Uitgaande van de juistheid van de door de verzekeringsartsen vastgestelde FML is er geen grond voor het oordeel dat de geselecteerde functies voor appellant in medisch opzicht niet geschikt zijn. Voldoende gemotiveerd is dat de belastbaarheid van appellant voor traplopen in de functie van snackbereider niet wordt overschreden. Voorts is uiteengezet dat deze functie niet ongeschikt geacht kan worden wegens de hoestklachten van appellant, omdat het hoesten bij appellant niet veroorzaakt wordt door een verkoudheid of bovenste luchtweginfectie, waarbij tijdens het hoesten griep- en verkoudheidsvirussen zich in de lucht kunnen verspreiden. Eventueel kan appellant een mondmasker dragen. Evenmin zijn er aanknopingspunten voor het oordeel dat de functies niet zouden voldoen wegens de daaraan gestelde opleidingseisen. Voor de functie van medewerker intern transport is opleidingsniveau 2 vereist. Voor de functies van snackbereider en medewerker tuinbouw is opleidingsniveau 1 vereist, waarbij in de functie van snackbereider twee cursussen van respectievelijk één dag en twee dagdelen moet worden gevolgd. De arbeidsdeskundige is er in zijn rapport van 1 juli 2014 van uitgegaan dat appellant beschikt over opleidingsniveau 2. Daartoe heeft hij overwogen dat appellant het basisonderwijs en vervolgonderwijs in Marokko heeft gevolgd. De arbeidsdeskundige bezwaar en beroep heeft in zijn rapport van 22 februari 2017 overwogen dat appellant tevens gedurende 2 jaar 2 maal per week een Nederlandse taalcursus heeft gevolgd. Op grond van deze gegevens zijn de arbeidsdeskundigen – ook indien er vanuit gegaan moet worden dat appellant geen of slechts 1 jaar vervolgonderwijs heeft gevolgd – terecht uitgegaan van opleidingsniveau 2. De kennis van de Nederlandse taal heeft de arbeidsdeskundige bovendien als redelijk omschreven, wat overeenkomt met wat appellant in de aanvullende beroepsgronden van 4 september 2015 zelf heeft gesteld. In dit verband wijst de Raad nog op zijn uitspraak van 12 maart 2014 (ECLI:NL:CRVB:2014:823) en de daarin genoemde rechtspraak. Er zijn gezien het voorgaande geen aanknopingspunten voor het oordeel dat de opleiding van appellant en het niveau waarop hij de Nederlandse taal beheerst onvoldoende zouden zijn voor het uitoefenen van de geselecteerde functies en het volgen van de voor de functie van snackbereider benodigde cursussen.
4.6.
Uit de overwegingen 4.1 tot en met 4.5 volgt dat het hoger beroep van appellant niet slaagt en dat de aangevallen uitspraak dient te worden bevestigd.
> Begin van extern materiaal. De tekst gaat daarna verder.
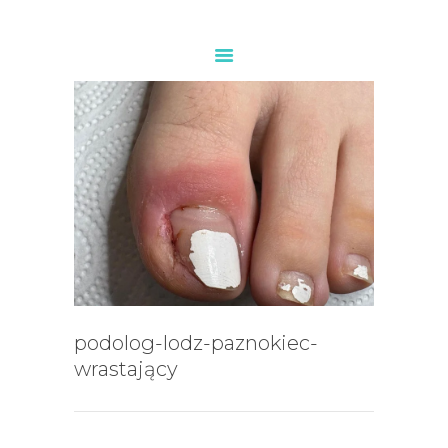
PODOLOG ŁÓDŹ
O NAS
USŁUGI
CENNIK
KONTAKT
podolog-lodz-paznokiec-
wrastający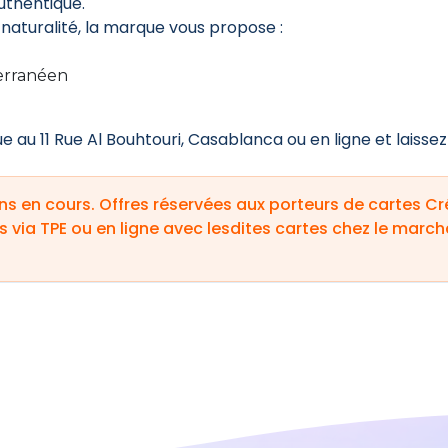
uthentique.
 naturalité, la marque vous propose :
terranéen
 au 11 Rue Al Bouhtouri, Casablanca ou en ligne et laissez
s en cours. Offres réservées aux porteurs de cartes C
s via TPE ou en ligne avec lesdites cartes chez le marc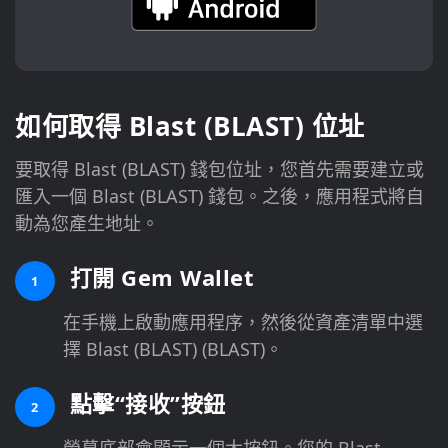
如何取得 Blast (BLAST) 位址
要取得 Blast (BLAST) 錢包位址，您首先需要建立或
匯入一個 Blast (BLAST) 錢包。之後，應用程式將自
動為您產生地址。
打開 Gem Wallet
1
在手機上啟動應用程序，然後從資產清單中選
擇 Blast (BLAST) (BLAST)。
點擊“接收”按鈕
2
螢幕底部會顯示一個大按鈕。您的 Blast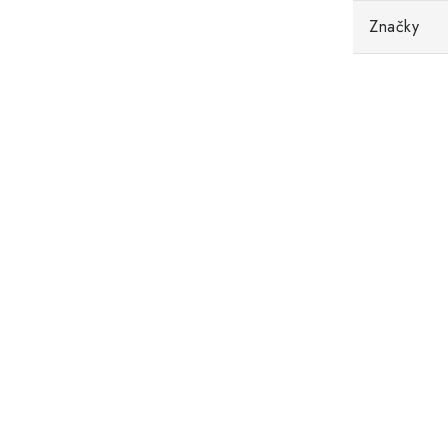
Značky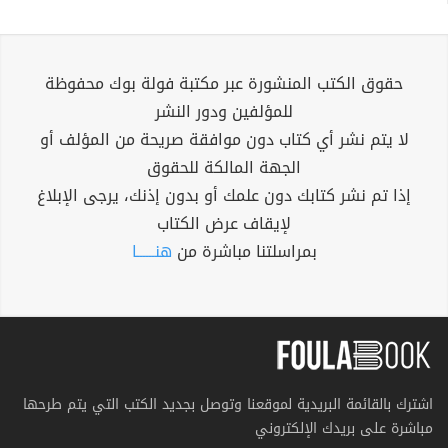
حقوق الكتب المنشورة عبر مكتبة فولة بوك محفوظة
للمؤلفين ودور النشر
لا يتم نشر أي كتاب دون موافقة صريحة من المؤلف أو
الجهة المالكة للحقوق
إذا تم نشر كتابك دون علمك أو بدون إذنك، يرجى الإبلاغ
لإيقاف عرض الكتاب
بمراسلتنا مباشرة من
هنــــــا
اشترك بالقائمة البريدية لموقعنا وتوصل بجديد الكتب التي يتم طرحها
مباشرة على بريدك الإلكتروني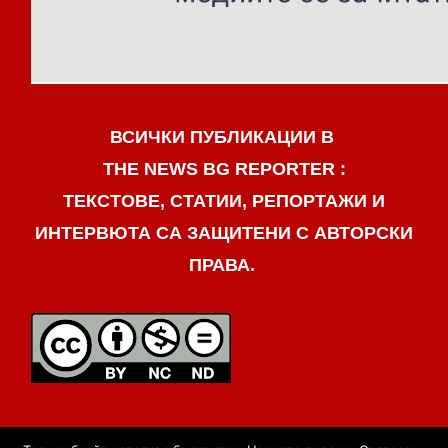
ВСИЧКИ ПУБЛИКАЦИИ В
THE NEWS BG REPORTER :
ТЕКСТОВЕ, СТАТИИ, РЕПОРТАЖИ И
ИНТЕРВЮТА СА ЗАЩИТЕНИ С АВТОРСКИ
ПРАВА.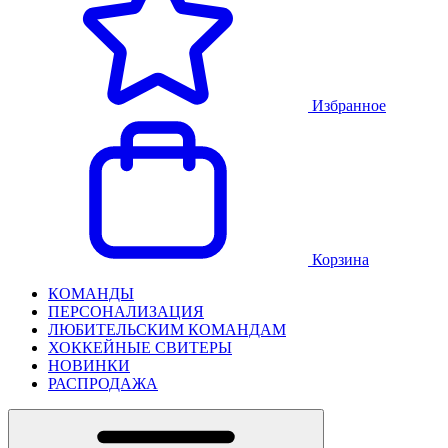
Избранное
Корзина
КОМАНДЫ
ПЕРСОНАЛИЗАЦИЯ
ЛЮБИТЕЛЬСКИМ КОМАНДАМ
ХОККЕЙНЫЕ СВИТЕРЫ
НОВИНКИ
РАСПРОДАЖА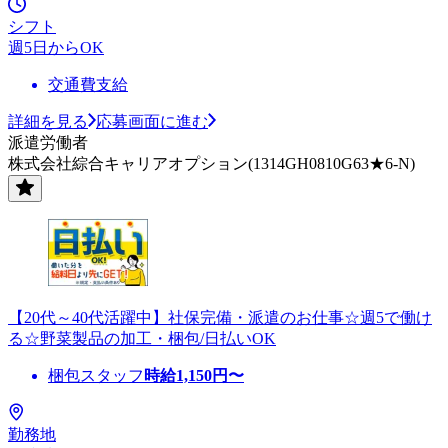
シフト
週5日からOK
交通費支給
詳細を見る
応募画面に進む
派遣労働者
株式会社綜合キャリアオプション(1314GH0810G63★6-N)
【20代～40代活躍中】社保完備・派遣のお仕事☆週5で働け
る☆野菜製品の加工・梱包/日払いOK
梱包スタッフ
時給
1,150
円〜
勤務地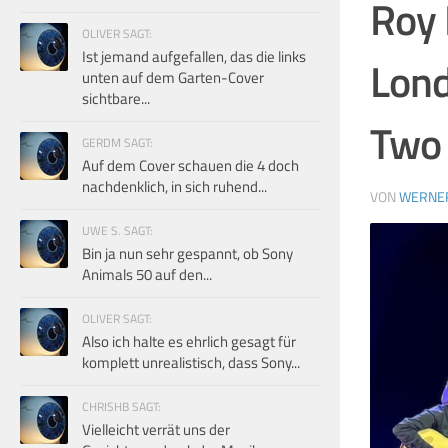
Roy 
OLIVER SAGT:
Ist jemand aufgefallen, das die links
Lond
unten auf dem Garten-Cover
sichtbare...
Two
GERDM SAGT:
Auf dem Cover schauen die 4 doch
nachdenklich, in sich ruhend...
VON
WERNE
UWE S. SAGT:
Bin ja nun sehr gespannt, ob Sony
Animals 50 auf den...
OLIVER SAGT:
Also ich halte es ehrlich gesagt für
komplett unrealistisch, dass Sony...
CHRISHB SAGT:
Vielleicht verrät uns der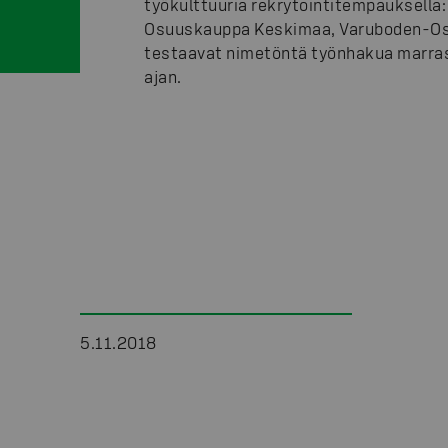
työkulttuuria rekrytointitempauksella:
Osuuskauppa Keskimaa, Varuboden-Os
testaavat nimetöntä työnhakua marra
ajan.
5.11.2018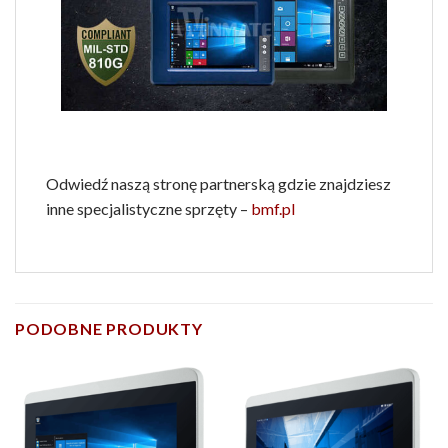
Odwiedź naszą stronę partnerską gdzie znajdziesz
inne specjalistyczne sprzęty –
bmf.pl
PODOBNE PRODUKTY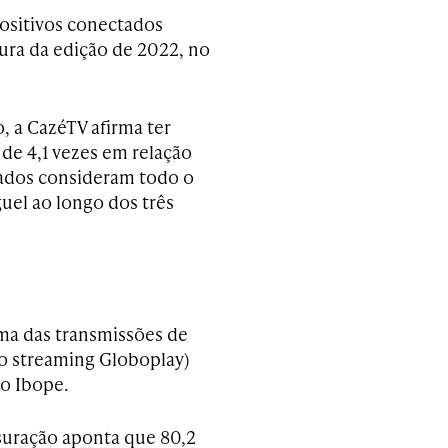
positivos conectados
tura da edição de 2022, no
o, a CazéTV afirma ter
 de 4,1 vezes em relação
dados consideram todo o
uel ao longo dos três
ma das transmissões de
no streaming Globoplay)
do Ibope.
nsuração aponta que 80,2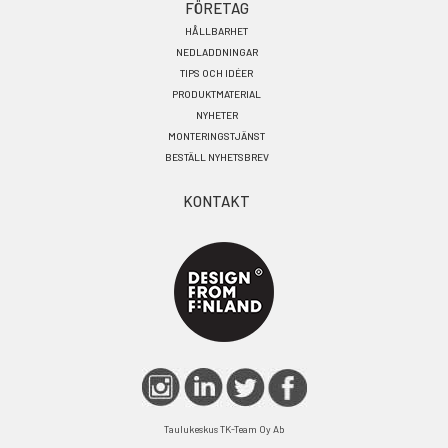
FÖRETAG
HÅLLBARHET
NEDLADDNINGAR
TIPS OCH IDÉER
PRODUKTMATERIAL
NYHETER
MONTERINGSTJÄNST
BESTÄLL NYHETSBREV
KONTAKT
Taulukeskus TK-Team Oy Ab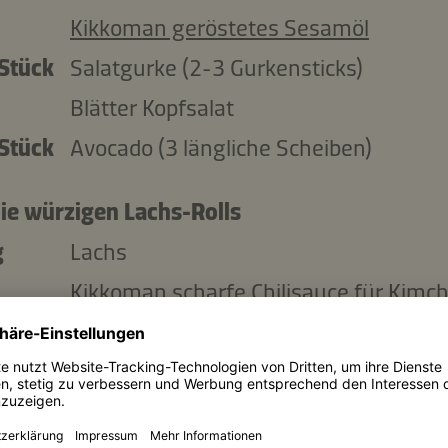
Kikkoman geröstetes Sesamöl
 Stück
Salatgurke (2-3 Gurkensticks)
Blätter Kopfsalat
 Stück
Avocado (3 längliche Scheiben)
die würzigen Lachs-Rolls
g
Lachs
Kikkoman scharfe Chilisauce für Kimch
Kikkoman geröstetes Sesamöl
 Stück
Salatgurke (2-3 Gurkensticks)
Blätter Kopfsalat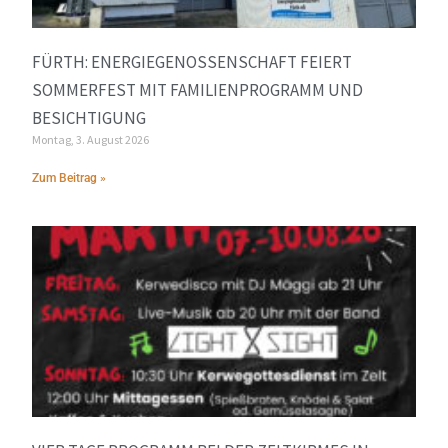
FÜRTH: ENERGIEGENOSSENSCHAFT FEIERT
SOMMERFEST MIT FAMILIENPROGRAMM UND
BESICHTIGUNG
Montag, 3. August 2026
Zum Beitrag »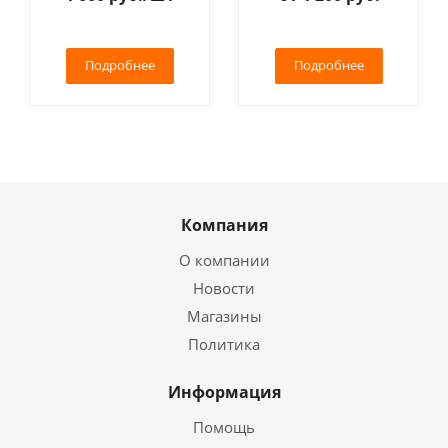
Подробнее
Подробнее
Компания
О компании
Новости
Магазины
Политика
Информация
Помощь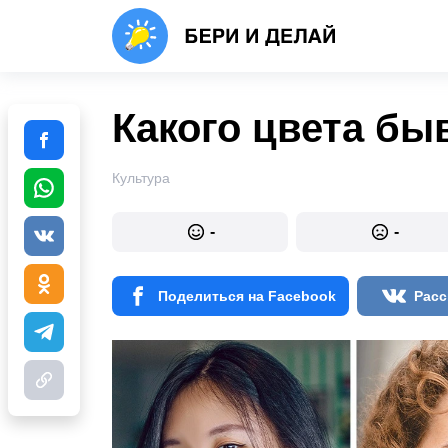
Какого цвета бы
Культура
-
-
Поделиться на Facebook
Расс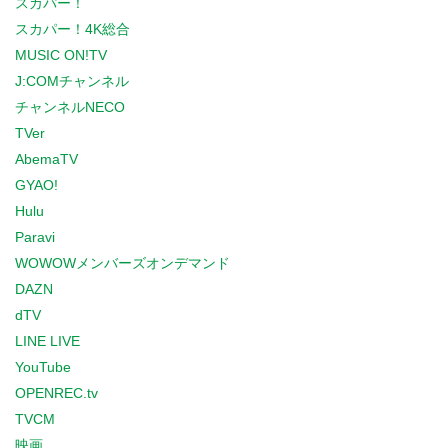
スカパー！
スカパー！4K総合
MUSIC ON!TV
J:COMチャンネル
チャンネルNECO
TVer
AbemaTV
GYAO!
Hulu
Paravi
WOWOWメンバーズオンデマンド
DAZN
dTV
LINE LIVE
YouTube
OPENREC.tv
TVCM
映画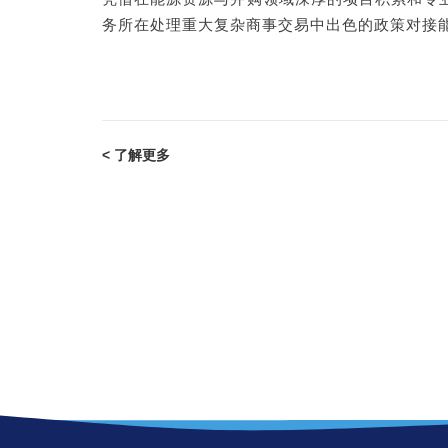
务所在处理重大复杂商事交易中出色的政策对接
< 了解更多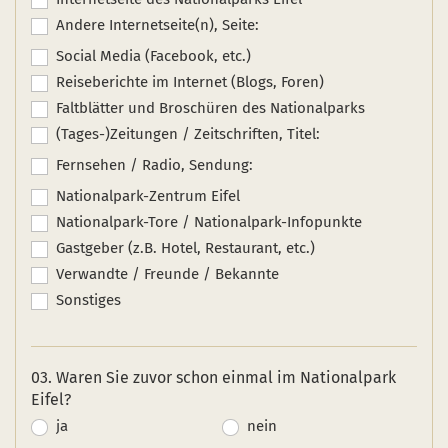
Andere Internetseite(n), Seite:
Social Media (Facebook, etc.)
Reiseberichte im Internet (Blogs, Foren)
Faltblätter und Broschüren des Nationalparks
(Tages-)Zeitungen / Zeitschriften, Titel:
Fernsehen / Radio, Sendung:
Nationalpark-Zentrum Eifel
Nationalpark-Tore / Nationalpark-Infopunkte
Gastgeber (z.B. Hotel, Restaurant, etc.)
Verwandte / Freunde / Bekannte
Sonstiges
03. Waren Sie zuvor schon einmal im Nationalpark
Eifel?
ja
nein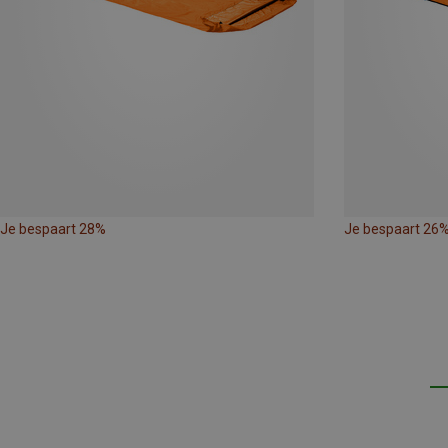
Je bespaart 28%
Je bespaart 26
5. Er bestaat geen aanleiding voor een proceskostenveroordeling.

BESLISSING

De Centrale Raad van Beroep bevestigt de aangevallen uitspraak.
Deze uitspraak is gedaan door I.M.J. Hilhorst-Hagen, in tegenwoordigheid van R.H. Budde als griffier. De beslissing is uitgesproken in het openbaar op 14 juni 2018.